Meta banned OpenClaw from corporate networks. Cisco's analysis of a single popular skill, "What Would Elon Do?," found nine vulnerabilities: two critical, five high, including silent data exfiltration via curl commands.

Infostealers targeting AI agent "souls"

On February 13, researchers disclosed that Vidar infostealer had been updated to specifically target OpenClaw's .openclaw/ directory, exfiltrating not just browser passwords but the agent's entire identity: API keys, memory files, personality config, gateway tokens.

With that data, an attacker doesn't just access your accounts. They become your agent, with every permission, every memory, every tool connection intact.
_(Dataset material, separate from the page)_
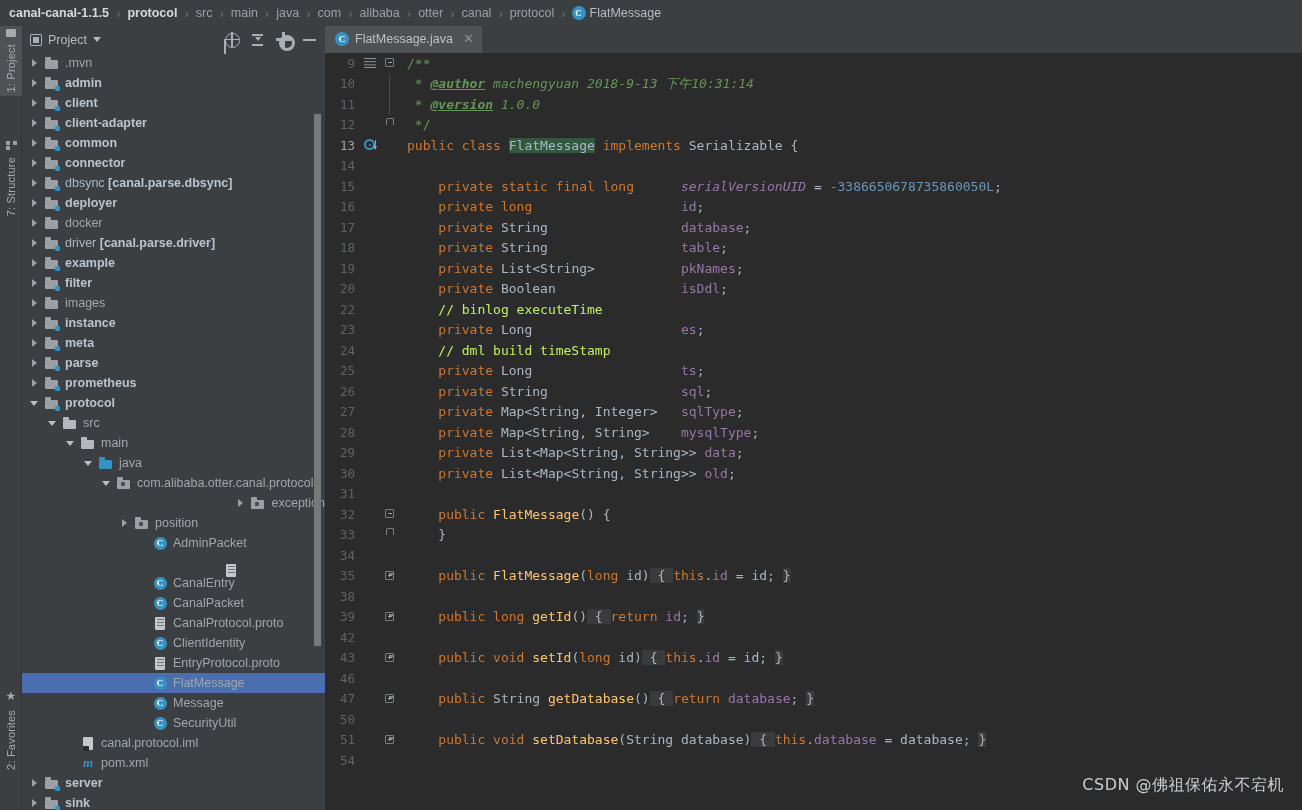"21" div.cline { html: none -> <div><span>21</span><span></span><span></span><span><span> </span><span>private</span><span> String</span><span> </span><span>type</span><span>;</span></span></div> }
Researchers called it "a significant milestone: the transition from stealing browser credentials to harvesting the souls and identities of personal AI agents."

The 90-day timeline

• November 2025: Steinberger pushes weekend project to GitHub
• January 2026: 135,000 stars, 2M docs visitors in one week, ClawHub launches with 2,857 skills
• Late January: 21,000 exposed instances, 341 malicious skills discovered, CVE-2026-25253 disclosed
• February 2: CNBC profiles OpenClaw as "the AI agent generating buzz and fear globally"
• February 13: First infostealer confirmed stealing agent configs
• February 15: Sam Altman announces Steinberger joining OpenAI, OpenClaw moves to independent foundation
• February 16: 1,184 malicious skills confirmed, Meta bans OpenClaw from corporate networks

Ninety days from first commit to OpenAI acquihire. In between: the largest AI agent supply chain attack ever documented.

Why this matters

OpenClaw isn't a failure. It's a preview.

Every AI agent framework will face exactly this: a public marketplace for extensions, a trust model that assumes good faith, and adoption that outpaces security review by months.

ClawHub is the new npm. Skills are the new packages. Except this time the packages can read your SSH keys and send your Slack messages.

Steinberger built something devs wanted so badly they deployed 42,000 instances in weeks without reading security advisories. OpenAI bought that trajectory. The foundation will maintain the open-source project.

But the lesson isn't about one dev or one vulnerability. The lesson is that the AI agent ecosystem is growing exactly like the JavaScript ecosystem grew: fast, open, optimistically insecure. Except now the supply chain attacks have filesystem access.

The clock started in November. The first major attack arrived in January. Two months from "this is exciting" to "this is compromised."

For whatever AI agent framework ships next, that window will be shorter.